With Google controlling over 67% of the U.S search market and 87% of the U.S. mobile search market share, and their vast array of web properties including blogger, gmail, apps and more, running ads on Google properties is one of the most effective ways to market your products and services.

Google Adwords has two types of networks that campaigns can run on – Search and Display. By default, Google’s settings will naturally run campaigns on both of these networks. This default setting works best with those who are less familiar with Adwords and are testing out various campaigns. By running campaigns on both Search and Display, would-be experts can compare the networks and see which one drives the most conversions. This default setting can be adjusted to only show ads on Search or Display. A conversion as defined by Google is “when someone clicks your ad and then takes an action that you’ve defined as valuable to your business, such as an online purchase or a call to your business from a mobile phone.”

What is the Difference?

Search Network is a more targeted approach where users are actively searching for specific products or services using a set of keywords. The Display Network is more visual using images or video and is commonly used to drive brand awareness. An online clothing shop owner may choose to display her ads on the Display Network as that allows for her to create visually captivating content by using images of her products which may lead to an increase in sales. Whereas, a brick-and-mortar plumbing business which is based less on visuals might want to run their ads on the Search Network to drive increased phone calls to their business.

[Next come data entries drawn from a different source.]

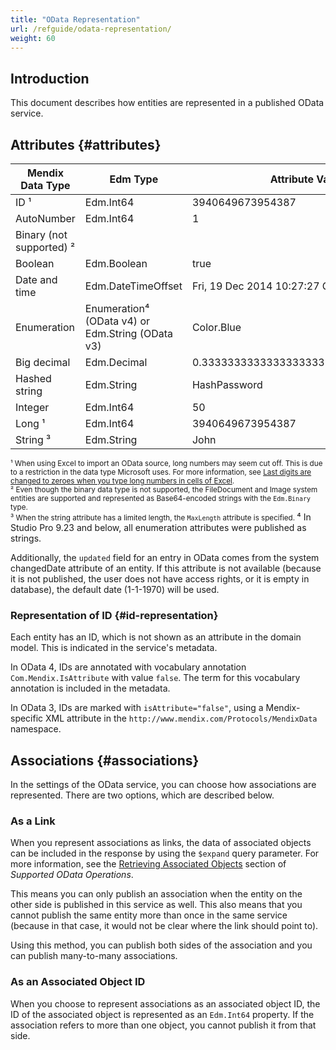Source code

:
 ```yaml
---
title: "OData Representation"
url: /refguide/odata-representation/
weight: 60
---
```


## Introduction

This document describes how entities are represented in a published OData service.

## Attributes {#attributes}

| Mendix Data Type | Edm Type | Attribute Value | Atom XML Representation |
| --- | --- | --- | --- |
| ID ¹| Edm.Int64 | 3940649673954387 | 3940649673954387 |
| AutoNumber | Edm.Int64 | 1 | 1 |
| Binary (not supported) ² |   |   |   |
| Boolean | Edm.Boolean | true | true |
| Date and time | Edm.DateTimeOffset | Fri, 19 Dec 2014 10:27:27 GMT | 2014-12-19T10:27:27.000Z |
| Enumeration | Enumeration⁴ (OData v4) or Edm.String (OData v3) | Color.Blue | Blue |
| Big decimal  | Edm.Decimal | 0.3333333333333333333333333333333333 | 0.3333333333333333333333333333333333 |
| Hashed string | Edm.String | HashPassword | HashPassword |
| Integer  | Edm.Int64 | 50 | 50 |
| Long ¹ | Edm.Int64 | 3940649673954387 | 3940649673954387 |
| String ³ | Edm.String | John | John |

<small>¹ When using Excel to import an OData source, long numbers may seem cut off. This is due to a restriction in the data type Microsoft uses. For more information, see [Last digits are changed to zeroes when you type long numbers in cells of Excel](https://support.microsoft.com/en-us/kb/269370).<br />
² Even though the binary data type is not supported, the FileDocument and Image system entities are supported and represented as Base64-encoded strings with the `Edm.Binary` type.<br />
³ When the string attribute has a limited length, the `MaxLength` attribute is specified. </small>
⁴ In Studio Pro 9.23 and below, all enumeration attributes were published as strings.

Additionally, the `updated` field for an entry in OData comes from the system changedDate attribute of an entity. If this attribute is not available (because it is not published, the user does not have access rights, or it is empty in database), the default date (1-1-1970) will be used.

### Representation of ID {#id-representation}

Each entity has an ID, which is not shown as an attribute in the domain model. This is indicated in the service's metadata.

In OData 4, IDs are annotated with vocabulary annotation `Com.Mendix.IsAttribute` with value `false`. The term for this vocabulary annotation is included in the metadata.

In OData 3, IDs are marked with `isAttribute="false"`, using a Mendix-specific XML attribute in the `http://www.mendix.com/Protocols/MendixData` namespace.

## Associations {#associations}

In the settings of the OData service, you can choose how associations are represented. There are two options, which are described below.

### As a Link

When you represent associations as links, the data of associated objects can be included in the response by using the `$expand` query parameter. For more information, see the [Retrieving Associated Objects](/refguide/supported-odata-operations/#retrieving-associated-objects) section of *Supported OData Operations*.

This means you can only publish an association when the entity on the other side is published in this service as well. This also means that you cannot publish the same entity more than once in the same service (because in that case, it would not be clear where the link should point to).

Using this method, you can publish both sides of the association and you can publish many-to-many associations.

### As an Associated Object ID

When you choose to represent associations as an associated object ID, the ID of the associated object is represented as an `Edm.Int64` property. If the association refers to more than one object, you cannot publish it from that side.
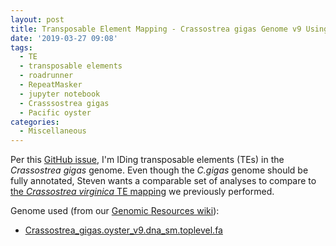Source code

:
 ```yaml
---
layout: post
title: Transposable Element Mapping - Crassostrea gigas Genome v9 Using RepeatMasker 4.07 on Roadrunner
date: '2019-03-27 09:08'
tags:
  - TE
  - transposable elements
  - roadrunner
  - RepeatMasker
  - jupyter notebook
  - Crasssostrea gigas
  - Pacific oyster
categories:
  - Miscellaneous
---
```


Per this [GitHub issue](https://github.com/RobertsLab/resources/issues/643), I'm IDing transposable elements (TEs) in the _Crassostrea gigas_ genome. Even though the _C.gigas_ genome should be fully annotated, Steven wants a comparable set of analyses to compare to [the _Crassostrea virginica_ TE mapping](https://robertslab.github.io/sams-notebook/2018/08/28/transposable-element-mapping-crassostrea-virginica-genome-cvirginica_v300-using-repeatmasker-4-07.html) we previously performed.

Genome used (from our [Genomic Resources wiki](https://github.com/RobertsLab/resources/wiki/Genomic-Resources#genome)):

- [Crassostrea_gigas.oyster_v9.dna_sm.toplevel.fa](http://owl.fish.washington.edu/halfshell/genomic-databank/Crassostrea_gigas.oyster_v9.dna_sm.toplevel.fa)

The image below details the difference between ads displayed in the Search Network and ads displayed in the Display Network. As you can see, the Display Network ads are located on the sidebar and generally contain some type of visual. Search Network ads are on the left and tend to provide more information about the products or services offered. Depending on the type of products or services offered, the scale of your advertising budget, and the keywords you have chosen when designing your campaign, displaying ads on one network may work better for your business than the other.


A general rule-of-thumb is to design a campaign and allow it to run for one to two weeks before assessing whether or not the campaign is driving towards your intended goal. If your business is more visual such as the online clothing store example above, running your ads on the Display Network may work better for your business because you can showcase your product visually.

In the Search Network, ads are shown next to search results. The top section highlighted in yellow is where the ad will display. This area, also known as paid-search, is where you as the advertiser are paying to have your product ads shown. It is worth noting that you cannot pay to have your ads shown in the organic search results. Organic search results are those results that come after the highlighted yellow sections. Organic search results are governed by a different set of rules such as SEO, website quality, etc. Ads are matched and then shown based on the search terms (also known as keywords) entered into the search box.


In the Display Network, ads are shown in the sidebar across many Google-owned and partner properties. They are matched based on the content on the website, mobile apps, and the search terms used. Display Network ads can be customized to appear based on the advertiser’s selected topics of interest, manually entered popular sites, or specific pages. Google has an excellent chart that details how Search Network and Display Network ads work.

Don’t Forget your End Goal!

In order to achieve the most success out of Google Ad Words you want to make sure you have a clear idea on what you are trying to achieve, what your budget is, and how you are going to keep track of your results. Search Engine Marketing is not a set-it-and-forget-it type of marketing. It is worth spending 30 minutes to an hour each week reviewing the data and determining what works and does not work and refining your campaign based on the results to further achieve your marketing goals.